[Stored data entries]
▽

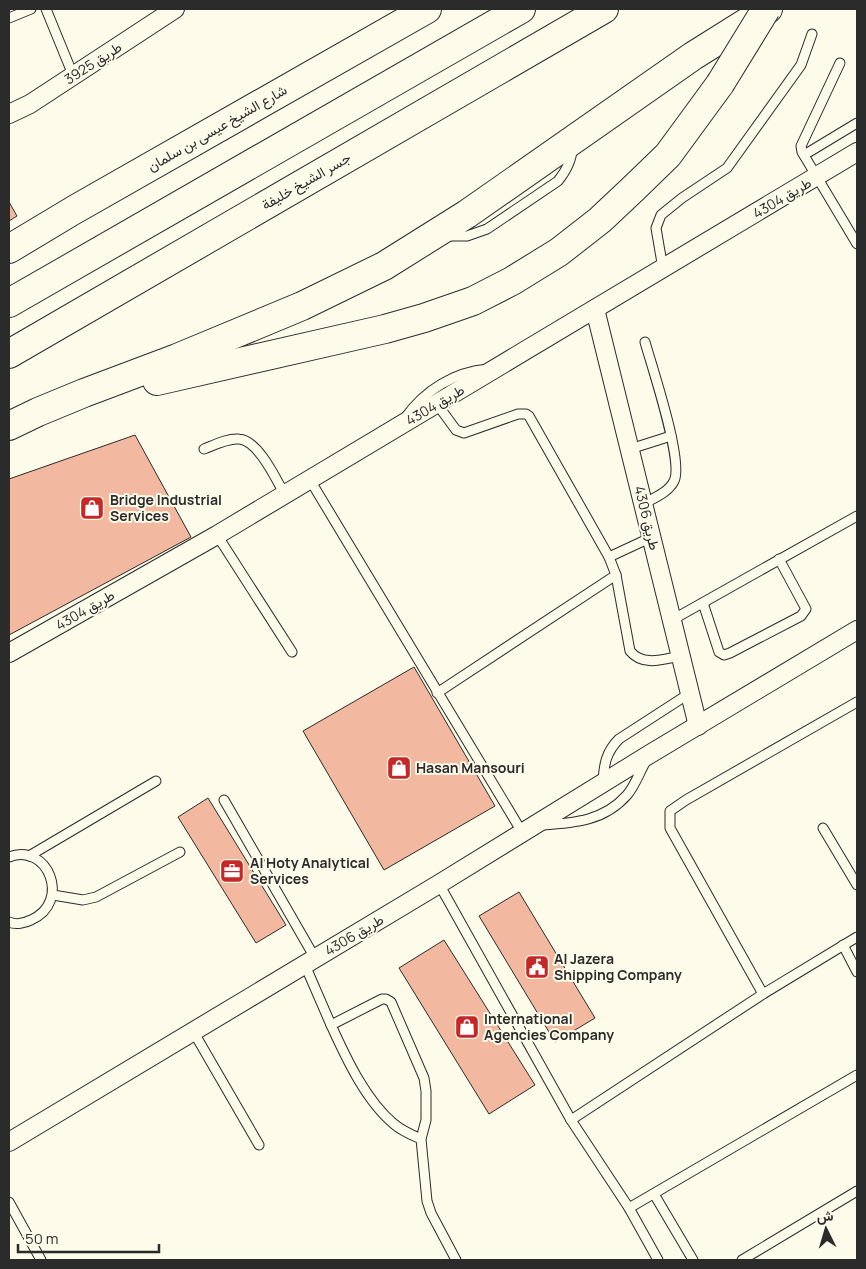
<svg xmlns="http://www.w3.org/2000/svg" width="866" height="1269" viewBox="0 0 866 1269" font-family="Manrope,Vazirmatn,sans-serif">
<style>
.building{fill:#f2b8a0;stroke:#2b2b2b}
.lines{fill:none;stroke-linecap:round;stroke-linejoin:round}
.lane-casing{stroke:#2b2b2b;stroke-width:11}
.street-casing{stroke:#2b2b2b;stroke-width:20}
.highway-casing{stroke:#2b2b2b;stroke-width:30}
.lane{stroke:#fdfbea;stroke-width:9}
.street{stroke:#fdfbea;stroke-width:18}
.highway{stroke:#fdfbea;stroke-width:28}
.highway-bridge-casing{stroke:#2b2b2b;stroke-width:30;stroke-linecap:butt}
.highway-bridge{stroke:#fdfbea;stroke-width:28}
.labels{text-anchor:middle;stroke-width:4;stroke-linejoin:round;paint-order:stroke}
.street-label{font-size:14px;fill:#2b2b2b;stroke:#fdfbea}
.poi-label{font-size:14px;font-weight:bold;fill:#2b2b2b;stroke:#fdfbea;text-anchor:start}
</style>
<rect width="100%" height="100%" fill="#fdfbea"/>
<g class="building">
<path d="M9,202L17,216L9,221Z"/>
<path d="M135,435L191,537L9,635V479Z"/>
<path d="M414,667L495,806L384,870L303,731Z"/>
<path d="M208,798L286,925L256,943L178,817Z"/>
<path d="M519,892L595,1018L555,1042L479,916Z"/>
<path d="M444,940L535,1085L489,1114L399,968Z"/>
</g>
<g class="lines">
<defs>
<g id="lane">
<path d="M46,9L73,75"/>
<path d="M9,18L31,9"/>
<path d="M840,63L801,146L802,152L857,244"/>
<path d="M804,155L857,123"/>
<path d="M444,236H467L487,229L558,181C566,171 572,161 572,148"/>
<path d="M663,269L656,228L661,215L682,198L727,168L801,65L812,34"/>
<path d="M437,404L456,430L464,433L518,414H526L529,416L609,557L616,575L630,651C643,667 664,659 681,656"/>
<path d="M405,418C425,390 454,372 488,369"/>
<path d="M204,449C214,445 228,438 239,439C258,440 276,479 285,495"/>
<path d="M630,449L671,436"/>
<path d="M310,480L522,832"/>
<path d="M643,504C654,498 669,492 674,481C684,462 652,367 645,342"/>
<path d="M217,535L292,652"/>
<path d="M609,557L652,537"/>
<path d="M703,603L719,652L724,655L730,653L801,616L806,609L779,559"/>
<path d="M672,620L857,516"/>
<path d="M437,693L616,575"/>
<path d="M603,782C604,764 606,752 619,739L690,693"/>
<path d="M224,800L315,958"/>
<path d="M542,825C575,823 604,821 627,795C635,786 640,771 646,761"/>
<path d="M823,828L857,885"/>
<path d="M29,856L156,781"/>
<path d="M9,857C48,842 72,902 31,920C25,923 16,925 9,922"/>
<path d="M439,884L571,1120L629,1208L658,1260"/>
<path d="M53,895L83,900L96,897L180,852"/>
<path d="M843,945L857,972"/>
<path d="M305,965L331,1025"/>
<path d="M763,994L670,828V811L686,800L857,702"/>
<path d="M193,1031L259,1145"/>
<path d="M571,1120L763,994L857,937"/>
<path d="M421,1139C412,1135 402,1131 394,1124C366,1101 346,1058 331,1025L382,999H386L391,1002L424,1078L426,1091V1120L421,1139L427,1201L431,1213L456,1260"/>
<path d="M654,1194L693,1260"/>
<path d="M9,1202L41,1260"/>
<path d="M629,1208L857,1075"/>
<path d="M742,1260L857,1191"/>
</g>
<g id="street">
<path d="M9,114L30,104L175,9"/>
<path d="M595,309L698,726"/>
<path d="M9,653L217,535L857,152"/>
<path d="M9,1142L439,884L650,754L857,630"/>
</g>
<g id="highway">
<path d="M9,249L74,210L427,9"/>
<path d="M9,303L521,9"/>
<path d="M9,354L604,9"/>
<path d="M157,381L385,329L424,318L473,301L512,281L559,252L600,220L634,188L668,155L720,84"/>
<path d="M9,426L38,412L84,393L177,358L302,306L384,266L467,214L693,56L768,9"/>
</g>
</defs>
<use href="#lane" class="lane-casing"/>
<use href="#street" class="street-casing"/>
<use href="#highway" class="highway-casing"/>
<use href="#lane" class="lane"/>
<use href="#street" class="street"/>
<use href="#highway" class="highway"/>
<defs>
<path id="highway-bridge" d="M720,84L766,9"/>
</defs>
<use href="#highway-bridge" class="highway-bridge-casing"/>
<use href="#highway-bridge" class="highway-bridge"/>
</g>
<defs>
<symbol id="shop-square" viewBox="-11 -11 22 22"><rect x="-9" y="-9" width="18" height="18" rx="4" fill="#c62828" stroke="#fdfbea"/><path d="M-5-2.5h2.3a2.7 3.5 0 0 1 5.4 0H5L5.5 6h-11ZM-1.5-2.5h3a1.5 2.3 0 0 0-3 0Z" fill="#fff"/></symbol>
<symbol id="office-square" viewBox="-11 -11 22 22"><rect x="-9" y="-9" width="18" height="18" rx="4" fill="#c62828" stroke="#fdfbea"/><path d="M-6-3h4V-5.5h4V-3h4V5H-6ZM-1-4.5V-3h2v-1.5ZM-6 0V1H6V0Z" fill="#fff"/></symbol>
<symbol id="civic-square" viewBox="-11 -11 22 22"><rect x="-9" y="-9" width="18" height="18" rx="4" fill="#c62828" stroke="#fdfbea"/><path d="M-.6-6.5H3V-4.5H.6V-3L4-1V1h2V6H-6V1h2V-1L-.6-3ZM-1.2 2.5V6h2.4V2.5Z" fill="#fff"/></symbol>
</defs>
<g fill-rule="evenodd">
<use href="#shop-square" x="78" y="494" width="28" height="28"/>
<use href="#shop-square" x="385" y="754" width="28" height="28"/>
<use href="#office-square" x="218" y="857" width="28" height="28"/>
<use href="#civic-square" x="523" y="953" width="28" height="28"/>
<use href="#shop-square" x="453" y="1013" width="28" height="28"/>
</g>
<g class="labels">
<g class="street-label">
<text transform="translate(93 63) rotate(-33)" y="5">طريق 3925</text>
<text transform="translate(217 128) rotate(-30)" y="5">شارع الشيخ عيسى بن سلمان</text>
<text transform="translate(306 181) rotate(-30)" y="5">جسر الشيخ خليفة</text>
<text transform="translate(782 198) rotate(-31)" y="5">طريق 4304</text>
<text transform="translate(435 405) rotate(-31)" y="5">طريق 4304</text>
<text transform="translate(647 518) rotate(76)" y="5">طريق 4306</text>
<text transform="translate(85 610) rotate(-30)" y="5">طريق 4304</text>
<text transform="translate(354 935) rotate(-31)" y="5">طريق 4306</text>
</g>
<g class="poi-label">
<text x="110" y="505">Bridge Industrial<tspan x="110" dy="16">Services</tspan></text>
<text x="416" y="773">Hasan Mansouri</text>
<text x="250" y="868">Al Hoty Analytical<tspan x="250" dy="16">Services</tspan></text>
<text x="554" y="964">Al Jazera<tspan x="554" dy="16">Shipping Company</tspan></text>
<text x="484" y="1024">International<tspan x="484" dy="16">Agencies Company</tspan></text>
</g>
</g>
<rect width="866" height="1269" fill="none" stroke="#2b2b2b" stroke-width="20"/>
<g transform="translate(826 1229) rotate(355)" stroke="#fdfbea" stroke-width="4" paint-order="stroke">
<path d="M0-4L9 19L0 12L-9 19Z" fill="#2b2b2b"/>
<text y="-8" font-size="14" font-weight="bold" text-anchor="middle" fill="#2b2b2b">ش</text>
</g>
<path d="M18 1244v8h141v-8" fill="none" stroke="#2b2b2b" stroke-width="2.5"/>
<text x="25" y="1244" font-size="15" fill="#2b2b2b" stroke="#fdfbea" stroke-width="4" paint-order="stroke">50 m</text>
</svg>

△

▶ _YOUR ASSIGNMENT_:
For this exercise, return every line from the data that holds the string "lines".

▶ _REPLY TO THE TASK_:
.lines{fill:none;stroke-linecap:round;stroke-linejoin:round}
<g class="lines">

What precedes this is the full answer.